Simple twinned crystals may be contact twins or penetration twins:

·       Contact twins share a common surface and often look like mirror images across the boundary. Merohedral twinning occurs when the lattices of the contact twins superimpose in three dimensions, such as by relative rotation of one twin from the other.[2]

·       In penetration twins the individual crystals are passing through each other in a symmetrical manner.[3]

·       If several twin crystal parts are aligned by the same twin law, they are referred to as multiple or repeated twins, where the twin law is the set of twin operations mapping two individuals of a twin.

·       Individuals or domains related by operations, such as reflection, inversion or rotation, form a twin called, respectively, reflection twin, inversion twin or rotation twin.[4]                                                               
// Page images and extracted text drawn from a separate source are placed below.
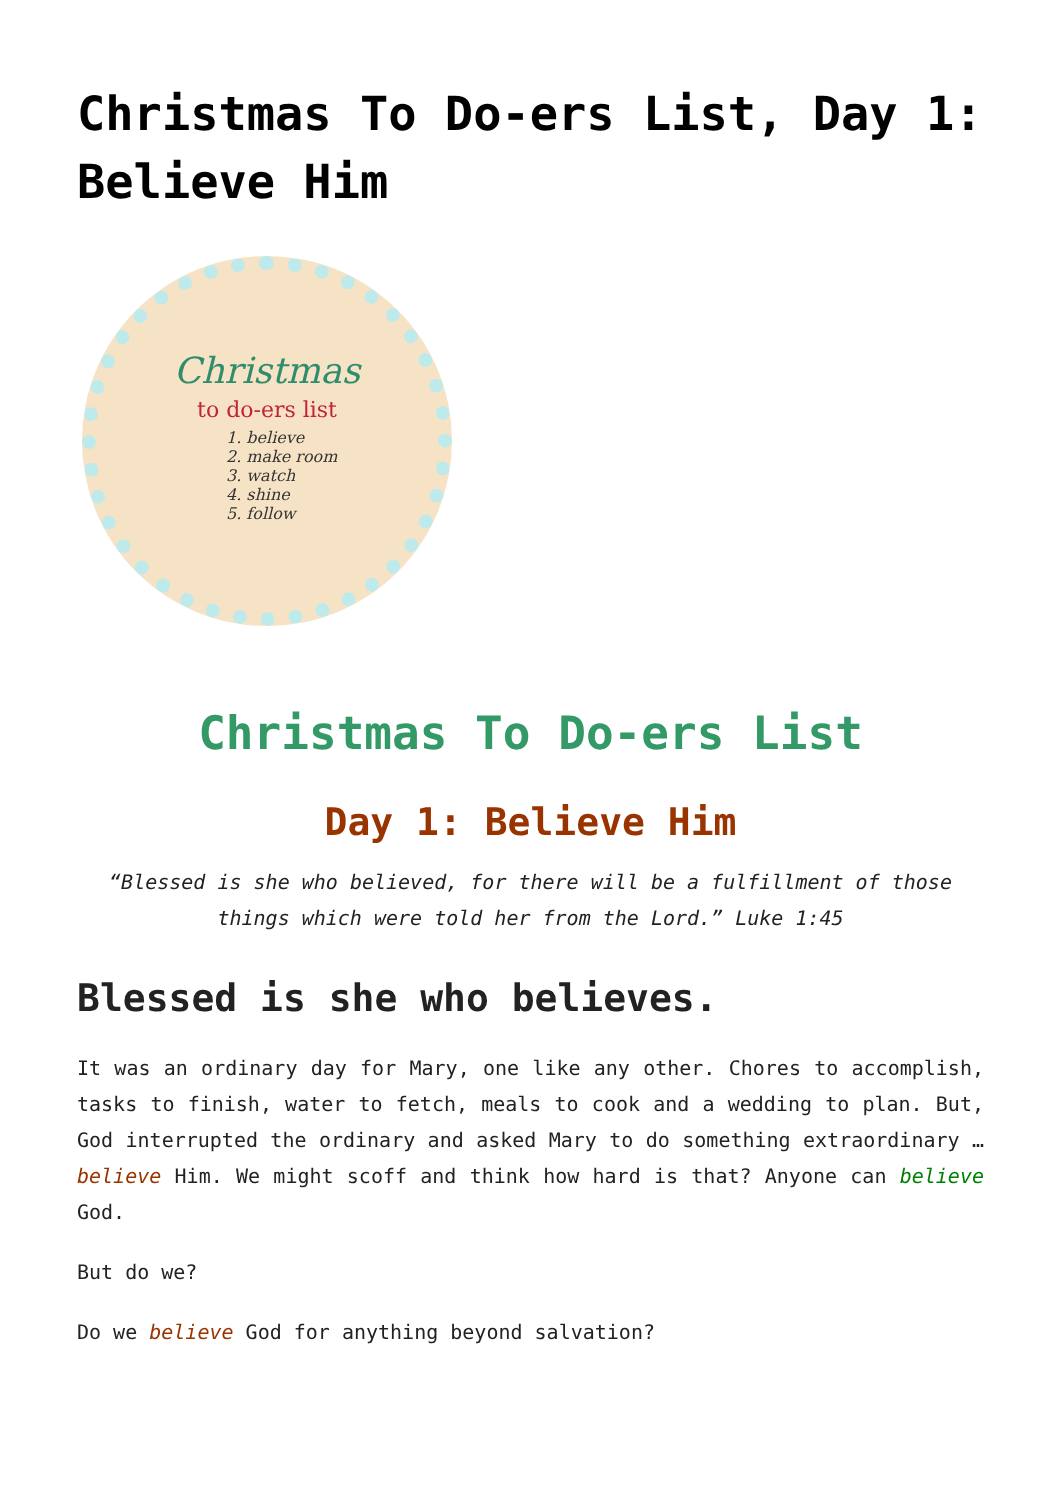Christmas To Do-ers List, Day 1: Believe Him
Christmas
to do-ers list
1. believe
2. make room
3. watch
4. shine
5. follow
Christmas To Do-ers List
Day 1: Believe Him
“Blessed is she who believed, for there will be a fulfillment of those things which were told her from the Lord.” Luke 1:45
Blessed is she who believes.
It was an ordinary day for Mary, one like any other. Chores to accomplish, tasks to finish, water to fetch, meals to cook and a wedding to plan. But, God interrupted the ordinary and asked Mary to do something extraordinary … believe Him. We might scoff and think how hard is that? Anyone can believe God.
But do we?
Do we believe God for anything beyond salvation?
Fig. 4 Example of a Quartz twin crystal, Peru.

Obtaining of the crystal structure is not easy, as handling of the twinned crystals in X-ray crystallography is not trivial, as they produce a complex diffraction pattern, which is difficult to solve. On the other hand, the smaller the crystal is, the less chances that the crystal is formed of different domains. In that sense, electron diffraction could be a helpful tool to get the structure of those crystals which repeatedly like to grow as (multi)twin domains. For such nano crystals with a less probability of twinning, ED experiments will be the approach to take.


1E. Prince, “International tables for crystallography”, Volume C, 3rd Ed., Kluwer Academic publishers, Dordrecht/Boston/London 2004, 10-14.